Questions:
(1) In the satellite TV billing thread, what is the monthly charge for an HD receiver that isn't the primary one?
(2) Retype the satellite TV billing thread from "I don't know" up to and including "the HD PAK?".
(3) Continue the satellite TV billing thread from the point where it stops.

Document text:
_____

The currently listed price for AEP is $90 w/locals and you should pay $5/month for each non-HD extra receiver and $6/month for an HD receiver that isn't your primary receiver. If you have two 510s at $5 each, that gets you to $100. There could be $5 in tax as someone mentioned. There are many possiblities for that other $5. Do you have 3 510s? If your 942 wasn't plugged into a phone line, there would be a $5 "no phoneline" fee. It would NOT say that on a line item on the bill though. If you post the line items on the recent bill, it might make more sense. 

I don't know if $105 is higher than it should be - I could only get to $100.

EDIT: As soon as I posted, it became apparent where your current missing $5 came from - you get the HD PAK now, but for $5 after the promotion. Normally, you would only increase $15 by moving from AEP to HD Platinum, but you will lose that HD Promotion adjustment if you switch from HD PAK to HD - any metal. How many more months do you have in your 12 month promotion of the HD PAK?


----------



## CABill (Mar 20, 2005)

mklatman - I've got one last question for you. 

5.00 (leased receiver fee)
5.00 (additional receiver access fee)

Did you purchase both 510s but email [email protected] to get the 942 on a lease? If not the 942, did you get a 510 as a lease upgrade at some point in time?

Thanks!


----------



## mklatman (Jan 21, 2006)

_____

Entries supplied:
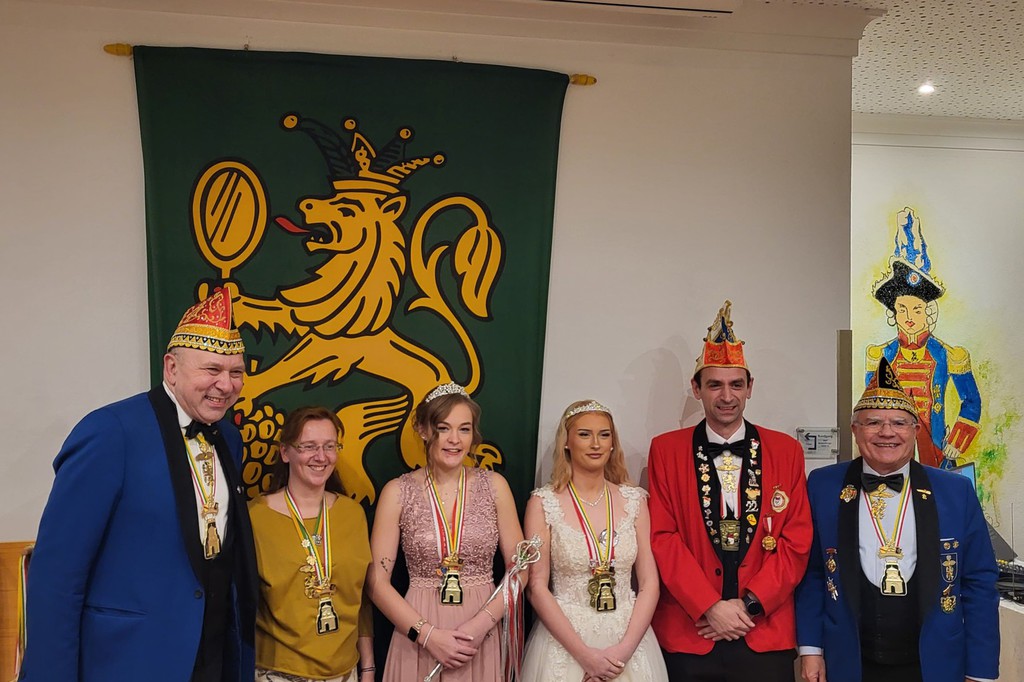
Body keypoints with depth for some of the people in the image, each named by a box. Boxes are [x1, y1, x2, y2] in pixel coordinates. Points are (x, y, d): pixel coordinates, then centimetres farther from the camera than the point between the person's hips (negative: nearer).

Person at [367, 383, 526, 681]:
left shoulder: (494, 486, -1)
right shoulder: (398, 492, -5)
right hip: (418, 637, -1)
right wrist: (428, 634, -13)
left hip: (482, 636, 1)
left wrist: (482, 623, -12)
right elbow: (377, 581, -5)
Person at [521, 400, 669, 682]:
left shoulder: (635, 500, 0)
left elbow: (649, 583, 0)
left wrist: (625, 648, -12)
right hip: (564, 642, -2)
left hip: (629, 636, 2)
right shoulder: (543, 502, -7)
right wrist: (584, 653, -14)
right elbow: (537, 587, -8)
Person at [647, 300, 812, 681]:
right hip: (688, 635, -1)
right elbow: (662, 538, -4)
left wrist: (750, 605, -9)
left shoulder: (786, 450, 5)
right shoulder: (666, 450, 1)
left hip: (766, 637, 1)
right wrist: (709, 608, -12)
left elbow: (796, 541, 1)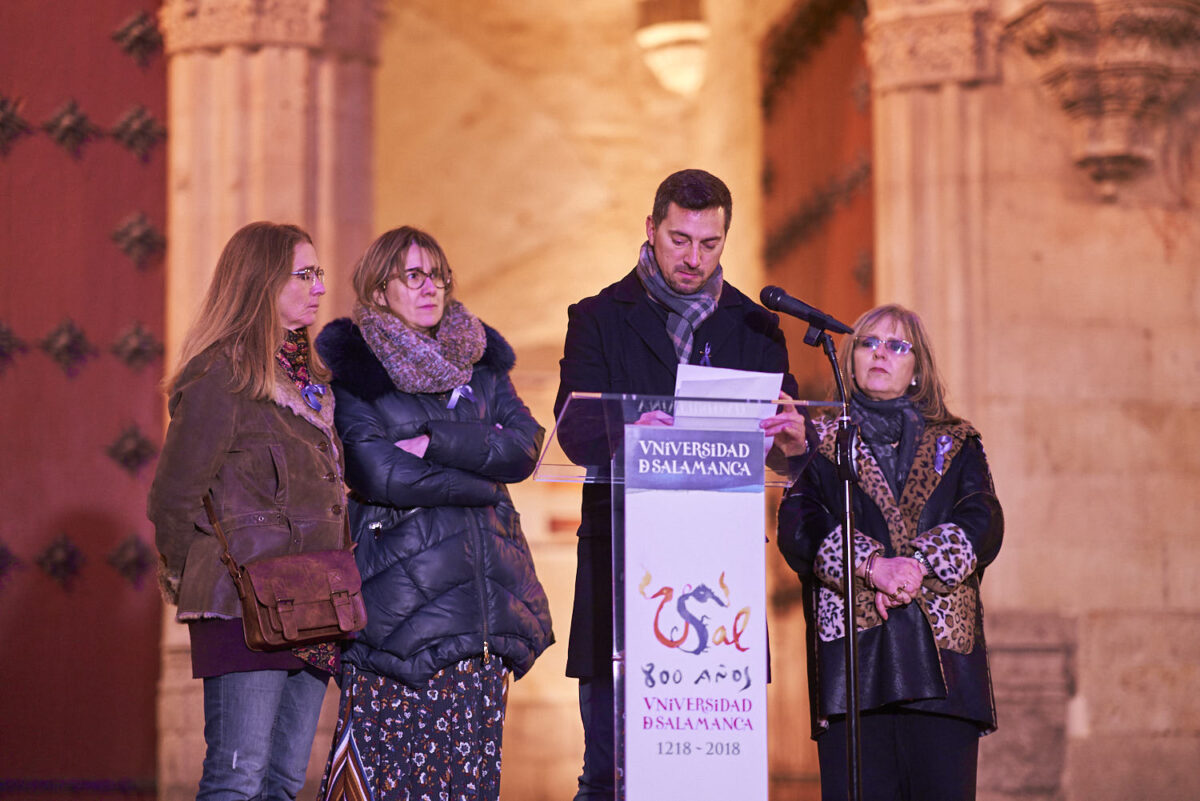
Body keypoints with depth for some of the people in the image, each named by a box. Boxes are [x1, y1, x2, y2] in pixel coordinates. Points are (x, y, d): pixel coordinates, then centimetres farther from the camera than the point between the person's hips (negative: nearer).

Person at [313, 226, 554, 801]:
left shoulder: (479, 359, 15)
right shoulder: (353, 369, 0)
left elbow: (526, 446, 2)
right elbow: (380, 473, -12)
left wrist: (436, 442, -10)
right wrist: (482, 468, -5)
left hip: (483, 592, 4)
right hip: (400, 595, -4)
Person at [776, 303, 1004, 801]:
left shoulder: (957, 445, 20)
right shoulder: (822, 443, 17)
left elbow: (983, 524, 3)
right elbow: (798, 528, -1)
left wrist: (920, 564, -15)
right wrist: (873, 565, -16)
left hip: (942, 647, 1)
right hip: (852, 650, -1)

_____

Task results:
(1) $6 per month.

(2)
I don't know if $105 is higher than it should be - I could only get to $100.

EDIT: As soon as I posted, it became apparent where your current missing $5 came from - you get the HD PAK now, but for $5 after the promotion. Normally, you would only increase $15 by moving from AEP to HD Platinum, but you will lose that HD Promotion adjustment if you switch from HD PAK to HD - any metal. How many more months do you have in your 12 month promotion of the HD PAK?

(3)
CABill said:


> mklatman - I've got one last question for you.
> 
> 5.00 (leased receiver fee)
> 5.00 (additional receiver access fee)
> ...


The 942 is owned. One 510 is leased; the other is owned. My HD pricing promotion runs out at the end of July.

A CSR told me this morning, that the pricing promotion would remain in place even if I upgrade to one of the metal HD packages. He also told me something else that I did not know (and hope is really true) that instead of giving up my 942 when the April 1 rebate kicks in, I could keep it and turn in a 510 instead. This is a way better option for lots of obvious reasons, especially to be able to have at least MPEG-2 HDs if I ever get a second HDTV in the house.


----------



## CABill (Mar 20, 2005)

Thanks.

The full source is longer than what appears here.